Семь лет в Тибете. Моя жизнь при дворе Далай-ламы - стр. 33
Но хотя наш внешний вид оставлял желать лучшего, дух наш окреп, и в нас постоянно совершалась внутренняя работа. Очень немногим европейцам доводилось бывать в местах, по которым мы шли, и мы понимали, что всякие наблюдения и заметки могут оказаться весьма ценны в дальнейшем. Тогда мы еще надеялись, что в обозримом будущем доберемся до цивилизации. Совместно пережитые опасности и тяготы сплотили нас, мы знали все сильные и слабые стороны друг друга и помогали справляться с приступами депрессии.
Дальше дорога шла через невысокие перевалы, пока мы не достигли Брахмапутры, или, по-тибетски, Цанпо. Эта местность имеет большое значение не только для паломников Азии, она очень интересна и в географическом смысле, ведь здесь берут истоки реки Инд, Сатледж, Карнали и Брахмапутра. Для тибетцев названия этих рек связаны со священными животными – львом, слоном, павлином и лошадью.[12] Ведь здесь люди привыкли придавать всем названиям религиозно-символическое значение.
Следующие две недели мы двигались вдоль Цанпо. Мощные притоки, текущие из близлежащих Гангдисе и Гималаев, питают эту реку, она ширится и чем полноводнее становится, тем более спокойным делается ее течение.
Погода стала очень переменчивой. Буквально в течение одной минуты мы то дрожали от холода, то жарились на солнце. Град, дождь и яркое солнце постоянно сменяли друг друга, а проснувшись однажды утром, мы даже обнаружили, что на наших палатках лежит толстый слой снега. Правда, уже через пару часов солнце растопило его, так что от утренней белизны не осталось и следа. Наша европейская одежда оказалась совершенно не приспособленной к настолько частым переменам погоды, и мы стали завидовать тибетским овчинным тулупам с поясом на талии и длинными рукавами, заменяющими перчатки.
Впрочем, несмотря на капризы погоды, мы быстро двигались вперед. Остановки делали в тасамах. Время от времени открывался вид на Гималаи – эти вершины не сравнить ни с одним из тех чудес природы, которые мне доводилось видеть до сих пор. Встречи с кочевниками становились все реже, единственными живыми существами, которых мы встречали на берегах Цанпо, были газели и кьяны.
Мы приближались к местечку Гьябнак, которое значилось последним населенным пунктом в проездном документе. Власть нашего друга из Гартока распространялась только до этих мест. Решение о том, куда нам двигаться дальше, было принято за нас: на третий день нашего пребывания в этом поселении туда прибыл запыхавшийся гонец из Традюна с предписанием явиться туда как можно скорее. Нас хотели видеть два высокопоставленных сановника из Лхасы. Мы без сожаления покинули Гьябнак, который даже трудно было назвать деревней, потому что, хоть там и находилась резиденция какого-то духовного лица провинции Бонпа, дом там был всего один, а ближайший шатер кочевников находился в часе пути. Поэтому мы тут же двинулись дальше и провели ночь в пустынной местности, где обитали одни лишь кьяны.

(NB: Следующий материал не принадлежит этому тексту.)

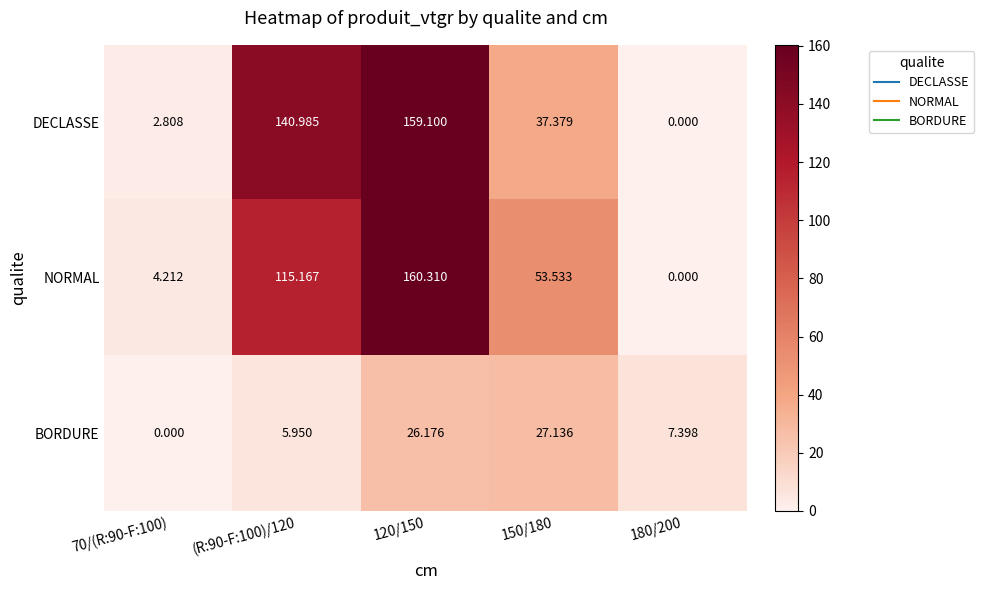

List the series in order of their peak value, highest first.

NORMAL, DECLASSE, BORDURE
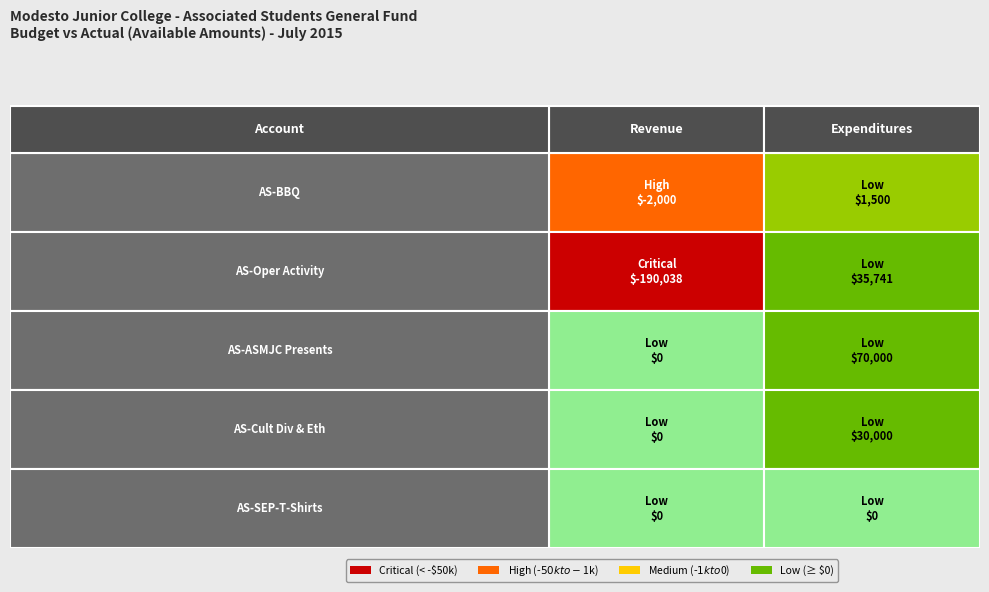

Which series changed the most between Revenue and Expenditures?

AS-Oper Activity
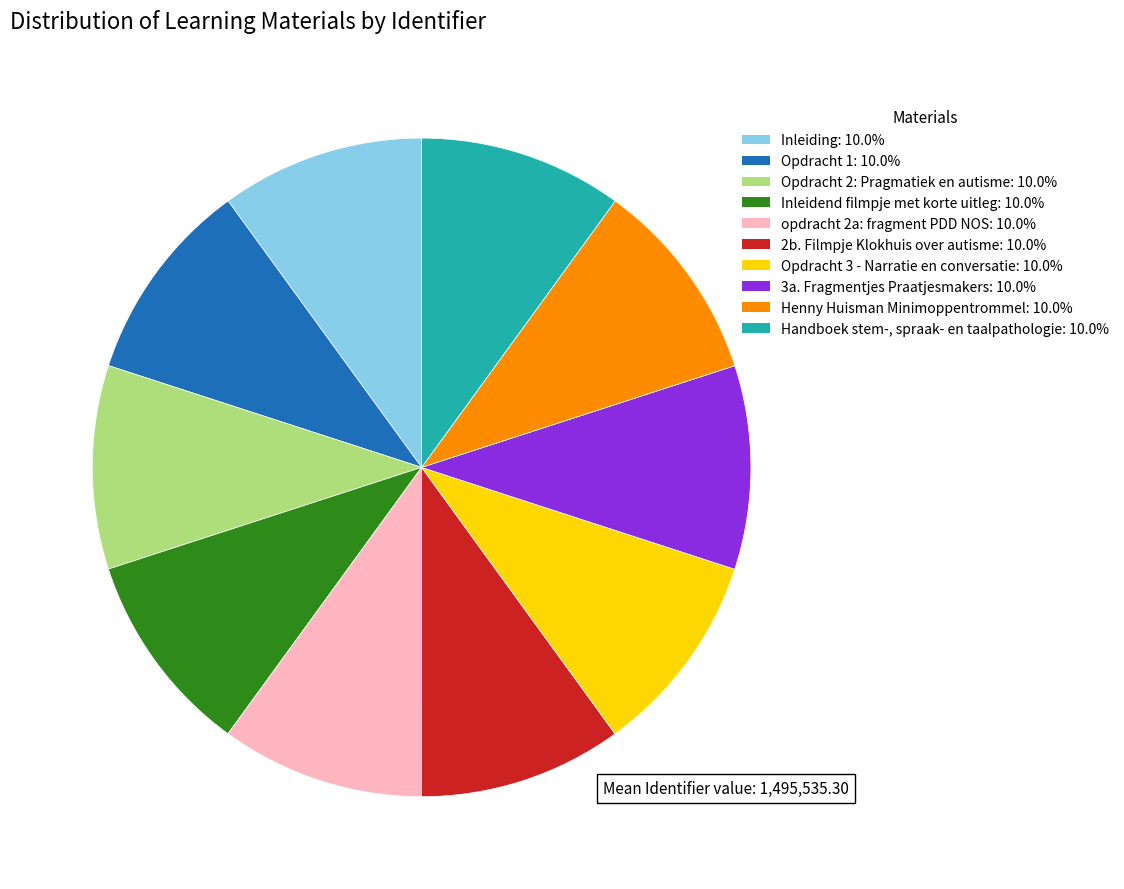

Do 3a. Fragmentjes Praatjesmakers and Opdracht 1 together represent more than half of the pie?

No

Следующий день навсегда останется в моей памяти лучшим днем моей жизни. Двигаясь вперед, через некоторое время мы увидели вдали крохотные золотые башенки монастыря. А над ним высились действительно грандиозные, сияющие в утренних лучах ледяные стены. Не сразу мы поняли, что это не что иное, как гималайские восьмитысячники – Дхаулагири, Аннапурна и Манаслу. Мы были поражены этим потрясающим видом, и даже Копп, который не был альпинистом, присоединился к нашим восторгам. А так как Традюн с его филигранными монастырскими башенками был расположен на другом конце долины, мы наслаждались захватывающим зрелищем этих гигантов много часов подряд. Даже то, что пришлось вброд переходить ледяную реку Цачу, не испортило нам прекрасного настроения.